Exercises:
**A)** Answer these questions about the article on sleep and snacking:
(i) In which centre does Patricia Urrico work as a nutritionist?
(ii) In which journal did the study she cites appear?
(iii) When does she say would be a good time for your last caffeinated item?
**B)** Reproduce word for word the part of the article on sleep and snacking between "To get sack" and "snacking in the evening.", inclusive.

For more information on food safety, visit Health Canada and search for “Food Handling”.
To get sack time, avoid snacktime
JGH News, Spring 2010
Having trouble falling asleep? Maybe the culprit is what you’re eating—and it may even be contributing to weight gain, says Patricia Urrico, a nutritionist in the JGH Cardiovascular Prevention Centre. Ms. Urrico cites a recent study in the Journal of Clinical Nutrition that links short sleep duration with a greater risk of gaining weight, caused by excessive snacking in the evening.
So what can help you drift off to dreamland? Since caffeine enhances alertness and takes a while to leave the body, Ms. Urrico suggests you steer clear of caffeinated foods such as coffee, tea, soft drinks and chocolate in the evening. Early afternoon would be a good time for your last caffeinated item. Ditto for alcohol, which can disrupt sleep. Late-night sweets can also cause blood sugar to rise while adding undesirable pounds over time.

(Data records)

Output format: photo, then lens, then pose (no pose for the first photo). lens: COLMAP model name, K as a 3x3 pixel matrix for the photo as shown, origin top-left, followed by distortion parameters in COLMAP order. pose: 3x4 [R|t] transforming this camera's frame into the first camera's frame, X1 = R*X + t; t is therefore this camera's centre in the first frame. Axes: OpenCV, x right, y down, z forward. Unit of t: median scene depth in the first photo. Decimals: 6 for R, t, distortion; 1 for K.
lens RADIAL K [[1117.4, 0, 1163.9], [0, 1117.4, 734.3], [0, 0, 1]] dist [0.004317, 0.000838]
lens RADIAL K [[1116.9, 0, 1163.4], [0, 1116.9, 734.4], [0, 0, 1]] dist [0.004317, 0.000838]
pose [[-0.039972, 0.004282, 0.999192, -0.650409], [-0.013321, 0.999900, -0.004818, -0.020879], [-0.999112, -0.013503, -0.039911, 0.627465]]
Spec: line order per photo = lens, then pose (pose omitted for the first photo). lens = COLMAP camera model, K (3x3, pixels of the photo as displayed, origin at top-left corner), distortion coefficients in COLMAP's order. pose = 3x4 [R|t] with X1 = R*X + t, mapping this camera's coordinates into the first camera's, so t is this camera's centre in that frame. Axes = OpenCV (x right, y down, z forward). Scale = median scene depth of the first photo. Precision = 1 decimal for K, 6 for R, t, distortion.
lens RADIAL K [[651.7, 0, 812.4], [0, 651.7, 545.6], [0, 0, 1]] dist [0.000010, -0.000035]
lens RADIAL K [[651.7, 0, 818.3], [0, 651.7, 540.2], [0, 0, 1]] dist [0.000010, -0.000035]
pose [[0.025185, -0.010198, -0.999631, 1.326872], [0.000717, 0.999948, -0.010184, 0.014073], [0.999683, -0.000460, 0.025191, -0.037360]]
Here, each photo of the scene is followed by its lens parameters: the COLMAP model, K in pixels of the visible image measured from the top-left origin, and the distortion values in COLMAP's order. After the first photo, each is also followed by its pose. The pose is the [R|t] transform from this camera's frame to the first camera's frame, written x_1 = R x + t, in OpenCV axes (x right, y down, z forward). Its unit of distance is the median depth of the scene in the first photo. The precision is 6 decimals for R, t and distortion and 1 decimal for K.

Answers by item number:
**A)**
(i) The JGH Cardiovascular Prevention Centre
(ii) The Journal of Clinical Nutrition
(iii) Early afternoon

**B)**
To get sack time, avoid snacktime
JGH News, Spring 2010
Having trouble falling asleep? Maybe the culprit is what you’re eating—and it may even be contributing to weight gain, says Patricia Urrico, a nutritionist in the JGH Cardiovascular Prevention Centre. Ms. Urrico cites a recent study in the Journal of Clinical Nutrition that links short sleep duration with a greater risk of gaining weight, caused by excessive snacking in the evening.